Drawing on actual cases, Singer shows how medical, legal, and popular management of situations such as persistent vegetative state, babies born breathing but with no brains, and the shifting focus of life (and therefore death) from the guts to the brain has led to this untenable position.
With the philosopher's commendable lack of concern for the impact of his ideas, Peter Singer has written a wonderfully provoking book. He suggests that it is time to grow up over the whole death thing, to stop hiding Pharasaical complexities and conundrums, and to invent a moral and ethical framework on the second model, the unifying theory.
With astonishing boldness Singer creates a set of new command
ments to replace the outmoded ones based on the unworkable central absolute of the sacredness of life. "Recognise that the worth of human life varies", and "Respect a person's desire to live or die," are two of his five commandments; and these might alone be enough to prejudice the reader against the work.
I hope not, however, because the author's aim is clearly to provoke useful debate and it is often to the discredit of Christian moral absolutes that we turn away from a tussle with those who, like Singer, are trying to construct new moralities.
A book that swings almost completely the other way in its desire not to offend is Nigel Barley's Dancing on the Grave. Billing itself as "a fresh look at the astonishing variety of ways in which cultures around the world have handled death," it falls tantalisingly between textbook and anthology.
Barley manages to balance scholarship with entertainment, and openness of prose with coherent structure, to such a marvellous extent that he should immediately be employed in rewriting all school text books.
On the downside, the piecemeal nature of the book, with its bite-sized chunks of information, takes the reader a while to clamber inside. The trick is to be strong minded enough to resist the implicit invitation to dip in and out looking for the juicy bits and instead start at the beginning.
Whether he realises it or not, Barley has constructed his book in the shape of life itself. It begins with a slightly startled and all-inclusive infant stage where we are invited to consider the universality of death.
Next we move into adolescent quegtions of personal relevance, the soul and after-life. In its middle life the book concentrates upon the sheer diversity of ways of living with death. In old age, it becomes ruminative upon issues such as war, murder and capital punishment. Death, in a final chapter entitled "In Memoriam", evokes the primitive terror of trying to cheat death. Death always wins.

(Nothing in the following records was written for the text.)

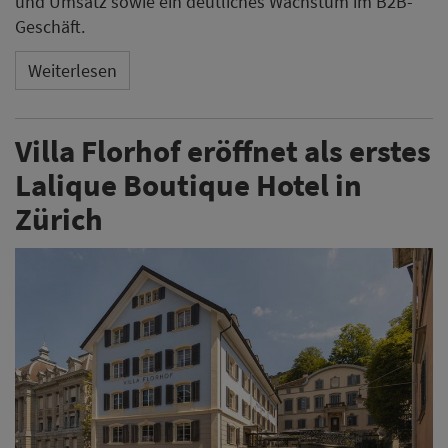
und Umsatz sowie ein deutliches Wachstum im B2B-
Geschäft.
Weiterlesen
Villa Florhof eröffnet als erstes
Lalique Boutique Hotel in
Zürich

The pictures are interesting enough to be worth including. They pale, however, against the twin columns that support this work and which make Barley such a popular author: his infectious enthusiasm and his ability to write beautifully. This book's implicit message that in the West we should reincorporate death into life deserves wide exposure. Indeed, Barley sums up the status quo by pointing out that family photograph albums rarely contain pictures of funerals. Indeed, it would probably be thought of as in bad taste to take the pictures in the first place.